This volume includes a translation of four spiritual treatises of Maximus the Confessor (c. 580–662), plus an account of his trial. Included are The Four Hundred Chapters of Love, Commentary on the Lord’s Prayer, Chapters on Knowledge, The Church’s Mystagogy, and Trial of Maximus.

For a massive collection including over a hundred and twenty of the volumes in this series, see the Classics of Western Spirituality Bundle (126 vols.).

  • A clear presentation of Maximus the Confessor’s writings in an accessible form
  • Fully integrates and cross references with other resources from your Logos library
  • A primary source that is useful for research and historical study

Top Highlights

“The scope of the prayer, as I have said, mysteriously contains their meaning: theology,13 adoption in grace, equality of honor with the angels,14 participation in eternal life, the restoration of nature inclining toward itself to a tranquil state, the abolition of the law of sin, and the overthrowing of the tyranny of evil which has dominated us by trickery.” (Pages 102–103)

TASKS FOR THIS EXERCISE:
**1.** Swap "treatises" for "works" in the book description, starting with "This volume includes" and going on through "Trial of Maximus.".
**2.** Say whether each statement agrees with the book description: (a) the volume includes a translation of five spiritual treatises; (b) Maximus the Confessor lived c. 580–662; (c) the highlighted quotation comes from page 45.
Work only from the book description.

GIVEN DATA:
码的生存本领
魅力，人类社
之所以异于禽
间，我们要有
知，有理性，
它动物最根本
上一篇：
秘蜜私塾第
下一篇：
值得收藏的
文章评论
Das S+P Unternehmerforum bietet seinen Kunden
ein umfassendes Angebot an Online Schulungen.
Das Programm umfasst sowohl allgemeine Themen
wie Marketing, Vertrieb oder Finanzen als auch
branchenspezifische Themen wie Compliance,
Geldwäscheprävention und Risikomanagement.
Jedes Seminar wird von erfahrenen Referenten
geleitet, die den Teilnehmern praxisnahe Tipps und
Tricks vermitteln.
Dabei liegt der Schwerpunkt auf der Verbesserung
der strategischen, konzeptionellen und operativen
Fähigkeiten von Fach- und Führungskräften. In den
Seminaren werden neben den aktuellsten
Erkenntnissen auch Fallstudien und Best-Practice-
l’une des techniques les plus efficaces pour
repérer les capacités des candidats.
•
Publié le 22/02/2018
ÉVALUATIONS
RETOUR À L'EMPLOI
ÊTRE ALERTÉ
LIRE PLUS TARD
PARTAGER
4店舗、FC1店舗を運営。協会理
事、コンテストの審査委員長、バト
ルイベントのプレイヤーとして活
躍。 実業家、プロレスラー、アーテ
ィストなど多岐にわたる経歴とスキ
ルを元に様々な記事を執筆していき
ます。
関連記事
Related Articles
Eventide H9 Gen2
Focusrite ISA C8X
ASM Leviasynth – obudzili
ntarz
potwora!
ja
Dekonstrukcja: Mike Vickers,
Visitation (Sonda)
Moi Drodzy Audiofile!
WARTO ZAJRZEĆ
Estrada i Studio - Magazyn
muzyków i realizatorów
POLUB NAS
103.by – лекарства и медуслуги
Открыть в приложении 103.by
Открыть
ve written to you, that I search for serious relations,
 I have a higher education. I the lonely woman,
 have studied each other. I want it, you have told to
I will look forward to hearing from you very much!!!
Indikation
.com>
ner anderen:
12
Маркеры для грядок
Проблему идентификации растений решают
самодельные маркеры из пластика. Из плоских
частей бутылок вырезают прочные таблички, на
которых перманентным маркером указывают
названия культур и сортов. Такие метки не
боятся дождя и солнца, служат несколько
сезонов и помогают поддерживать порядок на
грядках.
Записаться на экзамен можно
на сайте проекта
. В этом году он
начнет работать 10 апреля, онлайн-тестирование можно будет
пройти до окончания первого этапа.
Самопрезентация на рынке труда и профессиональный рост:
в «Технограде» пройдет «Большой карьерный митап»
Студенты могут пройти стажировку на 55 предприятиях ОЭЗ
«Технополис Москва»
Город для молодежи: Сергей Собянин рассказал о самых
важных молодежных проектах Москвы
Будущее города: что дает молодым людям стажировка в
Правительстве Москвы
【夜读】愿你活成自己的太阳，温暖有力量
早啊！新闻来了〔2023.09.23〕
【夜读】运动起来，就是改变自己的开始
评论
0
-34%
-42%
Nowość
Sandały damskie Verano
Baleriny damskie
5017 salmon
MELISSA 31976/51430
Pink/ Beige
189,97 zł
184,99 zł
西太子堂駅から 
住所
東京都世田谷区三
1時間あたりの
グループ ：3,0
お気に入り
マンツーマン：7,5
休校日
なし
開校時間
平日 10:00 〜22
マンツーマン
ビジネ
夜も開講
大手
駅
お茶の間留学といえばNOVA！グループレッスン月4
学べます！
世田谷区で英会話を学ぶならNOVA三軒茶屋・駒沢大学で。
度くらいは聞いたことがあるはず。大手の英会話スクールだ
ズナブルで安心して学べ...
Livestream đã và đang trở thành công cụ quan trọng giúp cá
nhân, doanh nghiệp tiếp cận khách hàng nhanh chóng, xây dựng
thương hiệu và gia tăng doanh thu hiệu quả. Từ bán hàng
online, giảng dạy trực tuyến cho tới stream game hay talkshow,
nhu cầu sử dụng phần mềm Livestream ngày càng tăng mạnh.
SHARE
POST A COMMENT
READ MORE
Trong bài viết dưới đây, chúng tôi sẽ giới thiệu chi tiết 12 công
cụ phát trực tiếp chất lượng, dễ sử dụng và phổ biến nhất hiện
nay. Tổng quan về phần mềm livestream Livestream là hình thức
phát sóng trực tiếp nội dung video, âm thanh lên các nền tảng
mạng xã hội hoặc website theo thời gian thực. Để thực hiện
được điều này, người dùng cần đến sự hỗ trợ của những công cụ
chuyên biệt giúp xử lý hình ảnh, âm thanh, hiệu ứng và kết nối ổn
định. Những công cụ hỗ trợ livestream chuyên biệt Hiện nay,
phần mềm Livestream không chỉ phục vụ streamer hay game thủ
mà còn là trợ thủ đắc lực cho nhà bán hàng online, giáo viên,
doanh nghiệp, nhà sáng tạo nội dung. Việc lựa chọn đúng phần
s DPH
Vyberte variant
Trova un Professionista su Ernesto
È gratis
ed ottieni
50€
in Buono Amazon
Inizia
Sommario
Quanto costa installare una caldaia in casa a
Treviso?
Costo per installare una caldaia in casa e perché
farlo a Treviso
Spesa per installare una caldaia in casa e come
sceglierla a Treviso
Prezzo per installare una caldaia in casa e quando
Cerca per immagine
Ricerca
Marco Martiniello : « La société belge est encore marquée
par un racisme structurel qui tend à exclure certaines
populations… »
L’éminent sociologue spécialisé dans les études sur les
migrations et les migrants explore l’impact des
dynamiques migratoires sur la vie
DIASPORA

SOLVED PROBLEMS:
**1.**
This volume includes a translation of four spiritual works of Maximus the Confessor (c. 580–662), plus an account of his trial. Included are The Four Hundred Chapters of Love, Commentary on the Lord’s Prayer, Chapters on Knowledge, The Church’s Mystagogy, and Trial of Maximus.

**2.**
(a) No: "a translation of four spiritual treatises"
(b) Yes: "Maximus the Confessor (c. 580–662)"
(c) No: "(Pages 102–103)"